Saved entries:
---*---

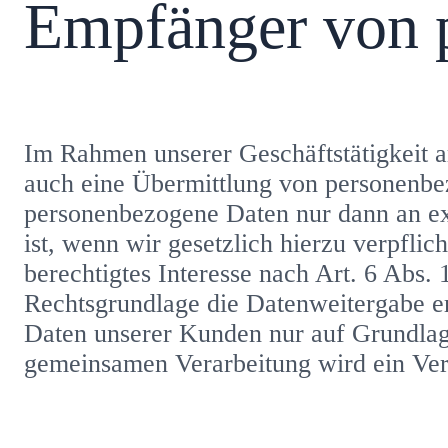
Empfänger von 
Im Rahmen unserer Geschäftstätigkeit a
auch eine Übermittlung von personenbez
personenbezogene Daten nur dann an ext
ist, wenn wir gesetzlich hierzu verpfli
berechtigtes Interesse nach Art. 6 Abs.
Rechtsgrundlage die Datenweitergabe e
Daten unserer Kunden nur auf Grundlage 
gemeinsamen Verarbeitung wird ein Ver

---*---

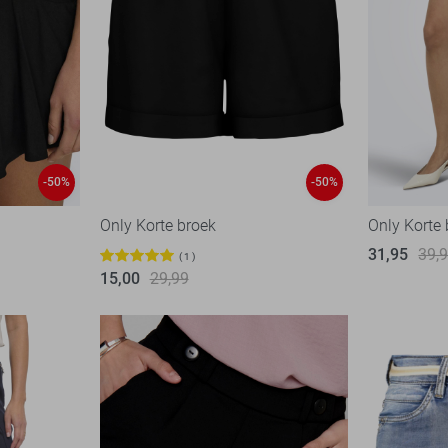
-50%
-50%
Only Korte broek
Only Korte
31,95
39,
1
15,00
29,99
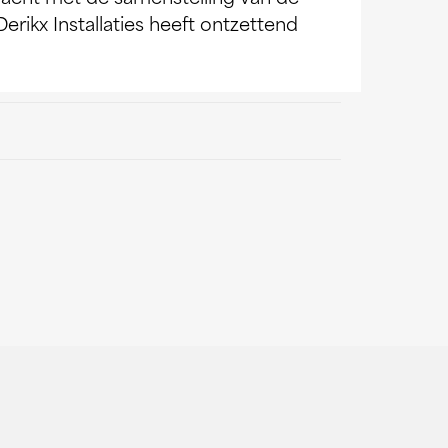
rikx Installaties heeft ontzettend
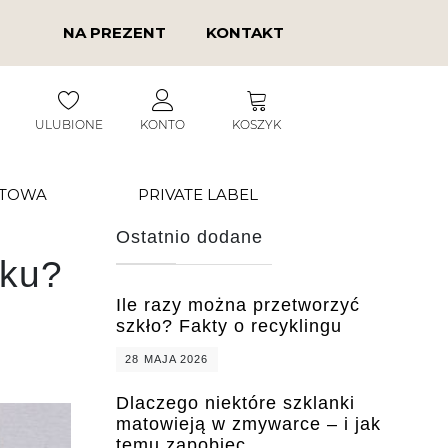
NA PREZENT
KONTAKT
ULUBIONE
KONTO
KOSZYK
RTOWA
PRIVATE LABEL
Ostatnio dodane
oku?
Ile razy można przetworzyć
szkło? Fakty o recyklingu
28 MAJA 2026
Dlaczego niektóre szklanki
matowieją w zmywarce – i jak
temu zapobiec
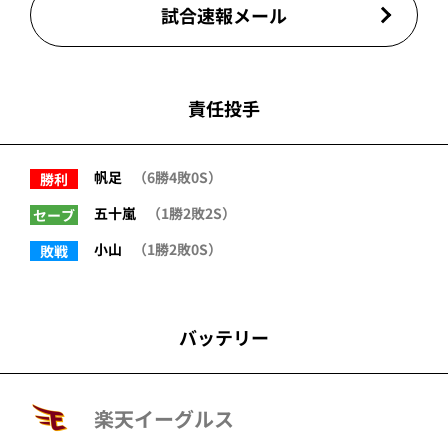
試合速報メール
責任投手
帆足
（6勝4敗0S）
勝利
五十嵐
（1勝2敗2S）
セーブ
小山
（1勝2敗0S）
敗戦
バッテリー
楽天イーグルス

---*---

**Task details**
Set down, unchanged, the lines from the one containing "Empfänger von" through the one containing "Daten unserer Kunden nur auf Grundlage".

**Result for this exercise**
Empfänger von 
Im Rahmen unserer Geschäftstätigkeit a
auch eine Übermittlung von personenbez
personenbezogene Daten nur dann an ext
ist, wenn wir gesetzlich hierzu verpfli
berechtigtes Interesse nach Art. 6 Abs.
Rechtsgrundlage die Datenweitergabe e
Daten unserer Kunden nur auf Grundlage 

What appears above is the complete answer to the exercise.